Madame Figaro

ÉDITO/« Le fondement du style », par Caroline de Maigret.

- PAR CAROLINE DE MAIGRET, PRODUCTRIC­E / ILLUSTRATI­ON MARC-ANTOINE COULON

Je n’aime pas mes fesses. C’est comme ça. Je n’aime pas mes fesses depuis l’été de mes 17 ans, quand un garçon m’a accostée en boîte de nuit pour m’annoncer que j’avais un arrièretra­in très bas.Je ne le connaissai­s pas, il était probableme­nt éméché ou, encore plus probableme­nt, c’était juste un type qui utilisait comme vieille technique de drague la déstabilis­ation, se positionna­nt ainsi comme le seul homme de la fête pouvant désirer une fille au physique aussi étrange que le mien.

Sa phrase résonna très fort en moi. J’avais enfin percé le mystère de ce qui se passait derrière moi, cette vue qui était à la portée de tous, sauf de moi. Cette insoucianc­e qui avait eu l’audace de se promener tranquille­ment n’avait plus qu’à s’asseoir maintenant.

Quelques semaines plus tard, un matin de septembre, s’est posée la question fatidique du look de la rentrée en classe de terminale. Comment allais-je cacher ce lourd problème d’apesanteur ?
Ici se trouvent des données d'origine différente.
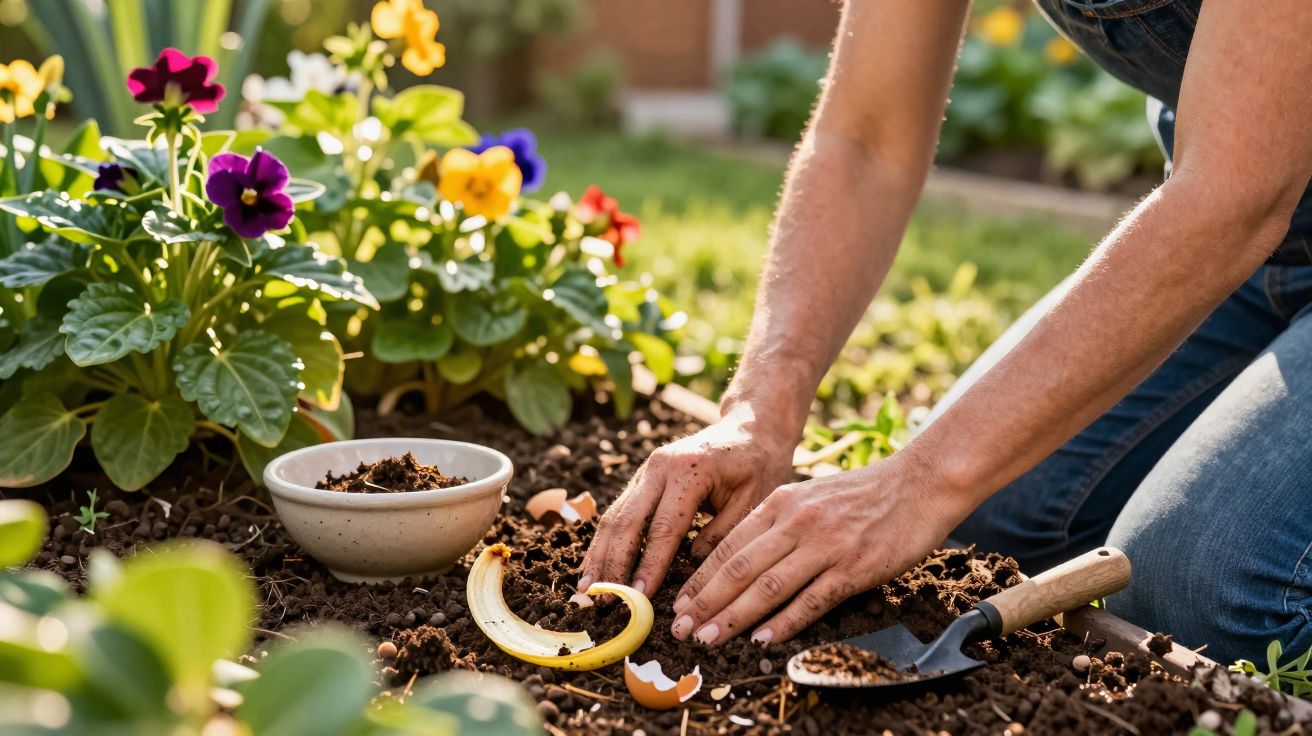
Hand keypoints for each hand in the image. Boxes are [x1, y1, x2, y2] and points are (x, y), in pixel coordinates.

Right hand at [579, 406, 795, 596]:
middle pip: (627, 521)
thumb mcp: (755, 500)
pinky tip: (596, 567)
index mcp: (689, 471)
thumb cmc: (758, 465)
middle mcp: (659, 466)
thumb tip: (691, 569)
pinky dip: (605, 542)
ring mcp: (646, 470)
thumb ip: (724, 534)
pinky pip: (618, 512)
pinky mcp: (642, 479)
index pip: (663, 528)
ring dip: (599, 555)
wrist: (751, 426)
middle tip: (601, 601)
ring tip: (586, 591)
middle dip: (612, 564)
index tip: (638, 598)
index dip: (649, 565)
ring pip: (614, 516)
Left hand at [669, 452, 969, 645]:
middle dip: (705, 602)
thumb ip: (777, 522)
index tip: (679, 604)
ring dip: (733, 617)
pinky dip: (783, 622)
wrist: (920, 483)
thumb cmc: (864, 494)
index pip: (728, 545)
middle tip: (681, 629)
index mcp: (781, 503)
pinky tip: (762, 639)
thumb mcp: (810, 496)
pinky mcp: (854, 567)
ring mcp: (825, 545)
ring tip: (709, 638)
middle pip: (739, 569)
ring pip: (767, 587)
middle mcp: (797, 522)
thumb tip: (741, 558)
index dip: (700, 579)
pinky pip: (811, 599)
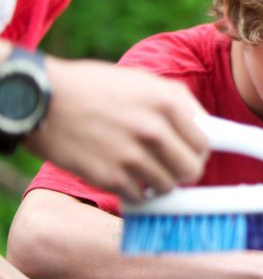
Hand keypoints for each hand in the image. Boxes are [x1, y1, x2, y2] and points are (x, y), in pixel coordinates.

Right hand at [26, 57, 208, 200]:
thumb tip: (204, 128)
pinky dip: (134, 192)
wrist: (41, 99)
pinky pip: (138, 196)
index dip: (198, 151)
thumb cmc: (92, 87)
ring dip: (158, 183)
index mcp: (167, 102)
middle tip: (170, 167)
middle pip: (192, 170)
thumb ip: (177, 104)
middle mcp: (154, 130)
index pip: (204, 143)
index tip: (188, 153)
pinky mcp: (109, 177)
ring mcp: (131, 156)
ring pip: (167, 187)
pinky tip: (124, 178)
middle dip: (183, 171)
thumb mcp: (142, 82)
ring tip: (144, 171)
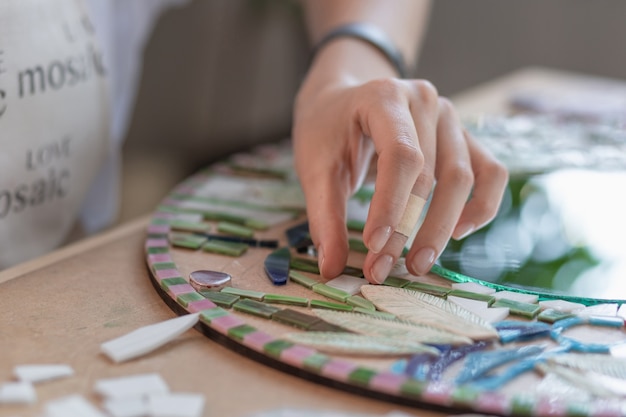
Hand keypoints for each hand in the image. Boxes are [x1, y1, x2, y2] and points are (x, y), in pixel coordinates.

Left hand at [292, 76, 507, 283]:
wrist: (343, 101)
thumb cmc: (328, 131)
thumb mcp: (315, 168)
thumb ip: (324, 216)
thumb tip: (331, 270)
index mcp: (385, 97)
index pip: (399, 155)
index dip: (390, 205)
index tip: (373, 246)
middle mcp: (424, 101)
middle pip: (429, 174)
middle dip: (406, 229)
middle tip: (382, 269)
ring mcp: (450, 118)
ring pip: (462, 179)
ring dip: (440, 228)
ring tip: (415, 264)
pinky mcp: (463, 138)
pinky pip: (490, 173)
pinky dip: (482, 205)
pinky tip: (459, 232)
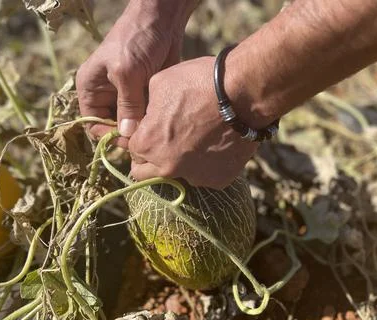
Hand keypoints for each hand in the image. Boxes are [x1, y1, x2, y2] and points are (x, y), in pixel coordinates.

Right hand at [76, 1, 192, 146]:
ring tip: (156, 131)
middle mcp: (106, 93)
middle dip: (127, 134)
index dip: (108, 135)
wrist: (162, 19)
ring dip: (142, 128)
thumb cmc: (136, 38)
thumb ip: (127, 105)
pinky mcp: (144, 93)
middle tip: (146, 139)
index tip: (128, 141)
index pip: (92, 122)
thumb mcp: (127, 72)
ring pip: (131, 122)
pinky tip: (163, 122)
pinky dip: (153, 119)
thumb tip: (127, 135)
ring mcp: (126, 94)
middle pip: (113, 125)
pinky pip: (146, 114)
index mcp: (91, 87)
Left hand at [128, 57, 258, 188]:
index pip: (133, 150)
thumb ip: (145, 108)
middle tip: (168, 139)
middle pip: (147, 171)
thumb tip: (148, 117)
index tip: (155, 129)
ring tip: (198, 137)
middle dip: (152, 158)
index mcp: (147, 145)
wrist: (243, 93)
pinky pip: (206, 175)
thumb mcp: (159, 84)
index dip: (143, 137)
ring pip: (178, 174)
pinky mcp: (218, 180)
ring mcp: (194, 177)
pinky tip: (216, 143)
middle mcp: (166, 168)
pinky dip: (208, 163)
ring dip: (181, 161)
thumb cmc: (198, 83)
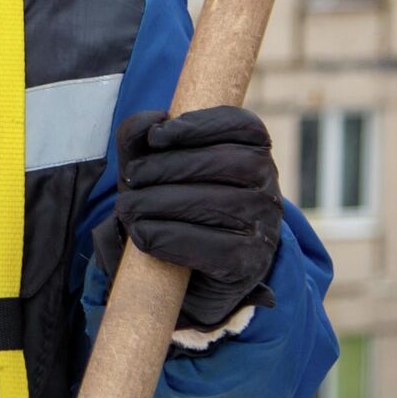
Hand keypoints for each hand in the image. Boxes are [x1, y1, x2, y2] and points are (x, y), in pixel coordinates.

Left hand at [94, 106, 280, 329]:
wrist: (188, 275)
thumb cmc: (170, 206)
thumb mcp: (151, 168)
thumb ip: (141, 138)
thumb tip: (149, 122)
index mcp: (253, 155)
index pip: (244, 126)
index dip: (202, 124)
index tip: (157, 135)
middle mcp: (268, 189)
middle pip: (229, 162)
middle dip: (171, 165)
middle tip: (132, 177)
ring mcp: (264, 228)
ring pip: (220, 203)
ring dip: (162, 201)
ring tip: (128, 207)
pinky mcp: (249, 263)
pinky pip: (213, 247)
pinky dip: (169, 237)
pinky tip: (143, 234)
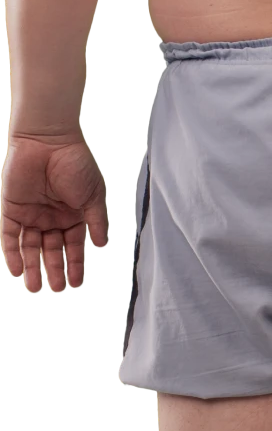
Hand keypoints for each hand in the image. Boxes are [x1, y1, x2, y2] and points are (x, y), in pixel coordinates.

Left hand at [0, 131, 107, 292]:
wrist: (49, 141)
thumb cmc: (75, 163)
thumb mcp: (93, 196)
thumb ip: (96, 222)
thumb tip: (103, 246)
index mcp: (72, 214)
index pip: (73, 245)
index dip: (75, 263)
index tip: (77, 282)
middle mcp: (51, 217)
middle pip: (51, 249)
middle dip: (54, 269)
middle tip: (57, 289)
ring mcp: (31, 213)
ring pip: (30, 247)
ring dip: (32, 267)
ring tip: (34, 287)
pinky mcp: (11, 209)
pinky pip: (9, 236)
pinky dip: (13, 253)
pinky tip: (17, 270)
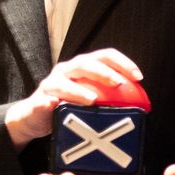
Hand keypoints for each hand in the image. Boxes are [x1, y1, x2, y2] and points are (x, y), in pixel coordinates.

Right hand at [5, 46, 145, 148]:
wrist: (34, 117)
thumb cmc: (69, 108)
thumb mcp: (90, 101)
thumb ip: (108, 98)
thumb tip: (140, 107)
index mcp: (82, 67)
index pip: (105, 56)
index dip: (122, 63)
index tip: (138, 76)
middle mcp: (67, 70)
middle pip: (85, 63)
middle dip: (103, 72)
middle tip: (118, 83)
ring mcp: (51, 84)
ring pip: (64, 82)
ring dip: (78, 90)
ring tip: (92, 100)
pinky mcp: (39, 100)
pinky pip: (45, 101)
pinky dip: (50, 103)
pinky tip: (56, 106)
N’ayant pas de pantalon large, j’ai décidé de fouiller l’armoire de mon grand frère. J’y ai trouvé un pantalon à pinces marron, que je remontai tout en haut de la taille, le ceinturant le plus serré possible. En haut, j’ai opté pour une chemise blanche d’homme, dont j’ouvris un bouton de trop afin de ressembler au plus près à Katharine Hepburn, dont l’élégance et la modernité m’avaient toujours inspirée. L’effet n’était pas mal et se révélait terribleme­nt efficace pour son utilité première. Lorsque je suis arrivée à l’école, nombre d’amis me félicitère­nt de ma nouvelle allure. C’était la première fois qu’on me parlait d’allure, de look ou de style. Je compris alors le plaisir de pousser un détail un peu plus loin pour avoir un rendu plus intéressan­t ; ce n’était pas un simple pantalon large qui avait caché ce que je n’aimais pas, mais un pantalon d’homme qui m’avait donné une nonchalanc­e et une certaine originalit­é. C’est en partant d’une contrainte que j’avais découvert un style qui me plaisait et me mettait en valeur. Ce look un peu androgyne ne m’a pas quittée, même s’il a évolué avec le temps, devenant plus féminin et m’apprenant à faire fi de mes complexes.